## Linear Regression: Multiple Features

Linear regression with multiple variables (features) is also known as "multivariate linear regression".

#### Hypothesis function for multiple features

The multivariable form of the hypothesis function:

$\hat{y} = h_\theta(x) = \theta_0 + \theta_1 x_1 + \theta_2 x_2 + ... + \theta_n x_n$

Denoting $x^{(i)}_0 = 1$ for $(i \in 1,2,...,m)$, we can rewrite above as:

$h_\theta(x) = \sum_{i=0}^n \theta_i x_i = \begin{bmatrix} \theta_0 \space \theta_1 \space ... \space \theta_n \end{bmatrix} \begin{bmatrix} x_0 \\ x_1 \\ \vdots \\ x_n \end{bmatrix} = \theta^T x$

where $\theta, x \in \mathbb{R}^{n+1}$

NOTE:
The above transformation of $h_\theta(x)$ from $\sum_{i=0}^n \theta_i x_i$ to $\theta^T x$ is an example of 'vectorization' technique which is used to speed-up computations using available optimized numerical linear algebra libraries.

Notations:

• $m$ : Number of training examples
• $n$ : Number of features
• $x^{(i)}_j$: Value of feature $j$ in the $i$th training example
• $x^{(i)}$: Input (features) of the $i$th training example; this is a vector

E.g.,

$x^{(i)} = \begin{bmatrix} x^{(i)}_0 \\ x^{(i)}_1 \\ \vdots \\ x^{(i)}_n \end{bmatrix} \in \mathbb{R}^{n+1}$

Vectorized Implementation: $h_\theta(X) = X\theta$

where

$X = \begin{bmatrix} ... \space (x^{(1)})^T \space ... \\ ... \space (x^{(2)})^T \space ... \\ \vdots \\ ... \space (x^{(m)})^T \space ... \end{bmatrix}$ $($m x (n+1) matrix$)$

$\theta = \begin{bmatrix} \theta_0 \\ \theta_1 \\ \vdots \\ \theta_n \end{bmatrix} \in \mathbb{R}^{n+1}$

Note that in this vectorized implementation, we calculate hypotheses of all $m$ training examples at once.

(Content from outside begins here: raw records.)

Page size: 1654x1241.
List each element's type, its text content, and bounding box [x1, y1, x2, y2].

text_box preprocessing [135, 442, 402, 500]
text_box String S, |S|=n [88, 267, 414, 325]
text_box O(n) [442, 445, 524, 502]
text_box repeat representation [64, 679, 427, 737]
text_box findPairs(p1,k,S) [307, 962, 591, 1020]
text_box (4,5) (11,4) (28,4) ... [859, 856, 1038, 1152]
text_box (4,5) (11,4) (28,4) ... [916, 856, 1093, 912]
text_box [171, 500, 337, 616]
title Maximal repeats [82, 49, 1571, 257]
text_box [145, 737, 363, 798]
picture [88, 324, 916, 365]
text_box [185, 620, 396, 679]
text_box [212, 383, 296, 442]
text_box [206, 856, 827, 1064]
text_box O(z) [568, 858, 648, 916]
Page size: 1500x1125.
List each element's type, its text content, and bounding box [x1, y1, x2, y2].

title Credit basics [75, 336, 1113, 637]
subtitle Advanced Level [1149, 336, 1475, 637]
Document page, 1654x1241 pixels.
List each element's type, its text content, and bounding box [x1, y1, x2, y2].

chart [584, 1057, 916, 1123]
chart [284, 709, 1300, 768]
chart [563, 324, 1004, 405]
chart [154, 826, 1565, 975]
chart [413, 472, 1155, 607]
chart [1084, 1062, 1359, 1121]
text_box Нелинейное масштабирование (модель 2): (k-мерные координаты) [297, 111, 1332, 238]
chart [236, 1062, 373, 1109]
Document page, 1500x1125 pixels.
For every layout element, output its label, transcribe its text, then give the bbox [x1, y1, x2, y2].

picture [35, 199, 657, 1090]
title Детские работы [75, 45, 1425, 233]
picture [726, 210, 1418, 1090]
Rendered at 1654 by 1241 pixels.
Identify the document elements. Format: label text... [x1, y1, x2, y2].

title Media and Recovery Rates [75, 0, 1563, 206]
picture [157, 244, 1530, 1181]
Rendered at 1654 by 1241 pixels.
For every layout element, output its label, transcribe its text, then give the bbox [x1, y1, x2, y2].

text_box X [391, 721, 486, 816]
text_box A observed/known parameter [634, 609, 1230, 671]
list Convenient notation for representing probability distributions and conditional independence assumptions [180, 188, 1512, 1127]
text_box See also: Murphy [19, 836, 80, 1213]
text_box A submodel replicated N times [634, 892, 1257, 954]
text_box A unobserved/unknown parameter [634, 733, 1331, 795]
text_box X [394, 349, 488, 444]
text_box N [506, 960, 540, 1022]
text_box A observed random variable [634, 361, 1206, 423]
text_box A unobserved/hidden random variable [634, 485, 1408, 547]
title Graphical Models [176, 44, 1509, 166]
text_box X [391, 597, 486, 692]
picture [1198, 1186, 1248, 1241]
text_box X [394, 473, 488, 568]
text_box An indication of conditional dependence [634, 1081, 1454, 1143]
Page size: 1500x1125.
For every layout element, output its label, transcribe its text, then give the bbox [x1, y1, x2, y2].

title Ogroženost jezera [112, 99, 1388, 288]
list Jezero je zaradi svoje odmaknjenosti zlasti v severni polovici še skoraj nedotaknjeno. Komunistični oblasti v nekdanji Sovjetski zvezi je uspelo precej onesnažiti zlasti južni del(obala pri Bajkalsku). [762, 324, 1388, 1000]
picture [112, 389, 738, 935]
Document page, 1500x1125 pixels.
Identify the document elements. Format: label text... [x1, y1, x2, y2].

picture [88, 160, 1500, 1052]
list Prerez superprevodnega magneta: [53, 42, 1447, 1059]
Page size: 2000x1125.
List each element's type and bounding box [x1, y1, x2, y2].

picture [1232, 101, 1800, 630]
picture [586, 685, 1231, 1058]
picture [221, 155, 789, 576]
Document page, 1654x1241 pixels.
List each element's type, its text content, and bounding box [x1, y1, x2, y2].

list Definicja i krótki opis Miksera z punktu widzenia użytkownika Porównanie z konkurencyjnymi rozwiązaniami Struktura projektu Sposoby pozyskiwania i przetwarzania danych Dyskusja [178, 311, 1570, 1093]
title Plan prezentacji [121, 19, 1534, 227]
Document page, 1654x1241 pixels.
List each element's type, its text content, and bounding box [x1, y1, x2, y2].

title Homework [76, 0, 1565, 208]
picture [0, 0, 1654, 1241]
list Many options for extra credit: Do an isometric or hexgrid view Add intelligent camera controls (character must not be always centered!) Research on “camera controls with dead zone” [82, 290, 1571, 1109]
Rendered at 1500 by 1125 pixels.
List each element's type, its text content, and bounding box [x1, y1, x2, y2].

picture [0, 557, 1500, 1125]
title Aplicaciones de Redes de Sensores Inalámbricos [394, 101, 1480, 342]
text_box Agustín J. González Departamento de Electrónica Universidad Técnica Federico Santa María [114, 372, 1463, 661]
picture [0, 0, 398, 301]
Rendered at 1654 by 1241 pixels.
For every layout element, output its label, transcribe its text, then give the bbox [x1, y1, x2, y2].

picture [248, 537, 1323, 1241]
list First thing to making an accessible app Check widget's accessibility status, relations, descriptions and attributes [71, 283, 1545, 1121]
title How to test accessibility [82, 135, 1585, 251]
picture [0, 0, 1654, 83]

#### Cost function for multiple features

Recall that the cost function $J(\theta)$ is defined as:

$J(\theta) = \dfrac {1}{2m} \sum _{i=1}^m \left (h_\theta (x^{(i)}) - y^{(i)} \right)^2$

Vectorized implementation:

$J(\theta) = \dfrac {1}{2m} (X\theta - y)^T(X\theta - y)$